Only the lines from the line containing "203 58 2019" to the end of the records, both included, belong in the answer, copied exactly.

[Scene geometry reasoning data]

+-------+

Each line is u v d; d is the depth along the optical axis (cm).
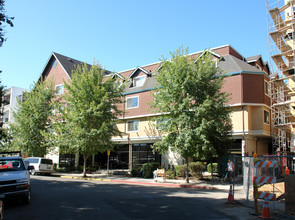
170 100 1975
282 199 1173
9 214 874
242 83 2441
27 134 3041
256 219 841
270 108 2556
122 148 3344
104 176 2547
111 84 2612
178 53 2034
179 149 1928
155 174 2044
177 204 1079
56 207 987
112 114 2577
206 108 1862
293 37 2470
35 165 2708
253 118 2464
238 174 2308
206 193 1462
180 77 1948
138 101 3103
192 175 2216
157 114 2875
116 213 888
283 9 2662
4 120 5050
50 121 3164
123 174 2772
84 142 2344
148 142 3055
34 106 3128
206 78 1936
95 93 2470
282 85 2611
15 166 1130
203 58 2019
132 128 3148
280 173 1814
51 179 2227
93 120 2445
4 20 902
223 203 1122
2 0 891
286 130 2731
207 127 1841
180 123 1892
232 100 2456
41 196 1251
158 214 882
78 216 842
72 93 2489
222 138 2050
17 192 982
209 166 2866
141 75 3275
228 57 2706
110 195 1300
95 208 969
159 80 2027
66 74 3806
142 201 1133
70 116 2456
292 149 2498
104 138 2411
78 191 1438
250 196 1336
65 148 2573
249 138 2470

+-------+

_TASK SOLUTION:_
203 58 2019
132 128 3148
280 173 1814
51 179 2227
93 120 2445
4 20 902
223 203 1122
2 0 891
286 130 2731
207 127 1841
180 123 1892
232 100 2456
41 196 1251
158 214 882
78 216 842
72 93 2489
222 138 2050
17 192 982
209 166 2866
141 75 3275
228 57 2706
110 195 1300
95 208 969
159 80 2027
66 74 3806
142 201 1133
70 116 2456
292 149 2498
104 138 2411
78 191 1438
250 196 1336
65 148 2573
249 138 2470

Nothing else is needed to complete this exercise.